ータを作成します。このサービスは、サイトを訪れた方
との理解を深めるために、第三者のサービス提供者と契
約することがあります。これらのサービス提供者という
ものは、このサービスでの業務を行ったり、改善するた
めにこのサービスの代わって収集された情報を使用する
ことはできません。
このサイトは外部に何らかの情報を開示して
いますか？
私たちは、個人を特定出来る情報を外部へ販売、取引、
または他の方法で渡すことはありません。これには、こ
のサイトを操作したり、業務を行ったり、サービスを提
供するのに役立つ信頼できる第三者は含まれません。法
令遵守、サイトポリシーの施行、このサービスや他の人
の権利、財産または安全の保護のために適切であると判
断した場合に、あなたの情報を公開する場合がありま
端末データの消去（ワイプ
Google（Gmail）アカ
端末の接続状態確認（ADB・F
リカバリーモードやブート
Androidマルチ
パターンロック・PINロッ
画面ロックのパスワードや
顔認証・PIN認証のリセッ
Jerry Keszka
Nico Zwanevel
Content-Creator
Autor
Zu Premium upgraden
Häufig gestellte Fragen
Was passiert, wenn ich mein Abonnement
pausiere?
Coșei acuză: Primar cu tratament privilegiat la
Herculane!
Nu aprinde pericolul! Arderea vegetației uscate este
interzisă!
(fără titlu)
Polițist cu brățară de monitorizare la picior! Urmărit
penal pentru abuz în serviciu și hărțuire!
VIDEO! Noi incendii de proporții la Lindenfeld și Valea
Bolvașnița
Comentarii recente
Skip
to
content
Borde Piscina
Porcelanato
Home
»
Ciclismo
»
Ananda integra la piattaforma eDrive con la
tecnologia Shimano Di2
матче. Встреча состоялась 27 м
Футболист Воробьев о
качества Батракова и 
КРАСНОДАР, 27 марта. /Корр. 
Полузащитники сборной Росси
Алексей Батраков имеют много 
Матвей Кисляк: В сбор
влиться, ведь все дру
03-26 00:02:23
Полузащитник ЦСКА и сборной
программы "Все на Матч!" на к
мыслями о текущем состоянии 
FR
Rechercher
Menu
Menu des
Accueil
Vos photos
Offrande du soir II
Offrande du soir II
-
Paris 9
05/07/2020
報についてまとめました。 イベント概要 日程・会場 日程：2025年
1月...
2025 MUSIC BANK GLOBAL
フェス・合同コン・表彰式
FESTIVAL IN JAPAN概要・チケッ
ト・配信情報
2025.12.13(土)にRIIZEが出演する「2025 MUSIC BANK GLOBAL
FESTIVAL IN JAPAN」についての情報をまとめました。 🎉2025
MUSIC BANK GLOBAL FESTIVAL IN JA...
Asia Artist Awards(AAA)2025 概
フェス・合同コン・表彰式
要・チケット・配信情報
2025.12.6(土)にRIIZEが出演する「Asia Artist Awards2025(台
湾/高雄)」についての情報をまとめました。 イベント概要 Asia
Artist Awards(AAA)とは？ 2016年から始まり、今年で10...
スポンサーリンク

###

TASK INSTRUCTIONS: Show every line in the entries above that contains the string "MUSIC".

THE ANSWER:
2025 MUSIC BANK GLOBAL
2025.12.13(土)にRIIZEが出演する「2025 MUSIC BANK GLOBAL
MUSIC BANK GLOBAL FESTIVAL IN JA...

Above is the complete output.